Residential Exterior Wall Reaction to Post-Flashover Compartment Fires

Abstract

Large outdoor fires involving building-to-building fire spread are catastrophic, often resulting in significant loss of life and property. Previous research investigating ignition of buildings from exterior fires has focused on exposures from wildland fuels, which typically have shorter residence times compared to structure fires. This paper presents the details of full-scale building-to-building fire spread experiments conducted on residential exterior wall assemblies. Three wall assemblies sided with exterior plywood panels (hereafter referred to as T1–11), exterior insulation finishing system (EIFS), and fiber cement board were exposed to a post-flashover compartment fire at 1.8, 3.0, and 4.3 m separation distances to evaluate reaction-to-fire characteristics. All three wall assemblies tested ignited from the source exposure within this range of separation distances, which are common in residential areas with high structure density. Combustible siding (T1–11 and EIFS) ignited at the 3.0 and 4.3 m separation distances, whereas sheathing behind the noncombustible siding (fiber cement) wall assembly ignited at the 1.8 m separation distance.

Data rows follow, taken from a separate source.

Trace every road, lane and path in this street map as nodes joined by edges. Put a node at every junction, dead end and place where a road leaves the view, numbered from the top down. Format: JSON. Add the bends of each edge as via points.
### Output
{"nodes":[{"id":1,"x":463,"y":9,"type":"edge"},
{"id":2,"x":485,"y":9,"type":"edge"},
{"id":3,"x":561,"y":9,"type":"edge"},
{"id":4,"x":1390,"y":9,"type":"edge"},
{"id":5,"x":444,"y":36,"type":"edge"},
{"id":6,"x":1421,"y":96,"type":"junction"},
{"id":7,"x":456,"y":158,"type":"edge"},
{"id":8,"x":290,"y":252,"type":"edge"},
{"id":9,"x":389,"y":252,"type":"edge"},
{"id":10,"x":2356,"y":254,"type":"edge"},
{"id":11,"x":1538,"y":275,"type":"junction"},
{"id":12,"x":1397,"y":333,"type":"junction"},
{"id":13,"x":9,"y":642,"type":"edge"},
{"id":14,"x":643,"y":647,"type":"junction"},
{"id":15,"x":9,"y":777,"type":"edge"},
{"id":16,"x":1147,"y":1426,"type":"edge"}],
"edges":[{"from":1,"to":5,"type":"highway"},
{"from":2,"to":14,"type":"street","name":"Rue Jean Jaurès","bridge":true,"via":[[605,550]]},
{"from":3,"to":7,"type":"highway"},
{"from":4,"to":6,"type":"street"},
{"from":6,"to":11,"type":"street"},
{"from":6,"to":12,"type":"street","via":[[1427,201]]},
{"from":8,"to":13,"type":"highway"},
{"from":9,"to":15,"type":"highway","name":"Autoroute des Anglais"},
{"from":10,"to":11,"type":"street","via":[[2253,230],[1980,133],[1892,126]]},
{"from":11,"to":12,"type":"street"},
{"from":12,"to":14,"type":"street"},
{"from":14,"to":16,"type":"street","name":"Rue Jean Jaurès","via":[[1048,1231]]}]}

Compared to results from experiments with an identical protocol that examined the performance of double-pane window assemblies, the maximum heat load (time-integrated heat flux) at the time of ignition at the 3.0 m separation distance was consistently higher than the heat load at the time of cracking of the outer pane of plain (annealed) glass window assemblies but lower than that for cracking of both panes of a double-pane window assembly. Current codes, standards, and test methods should address fire penetration, as well as vertical and lateral flame propagation of exterior wall assemblies.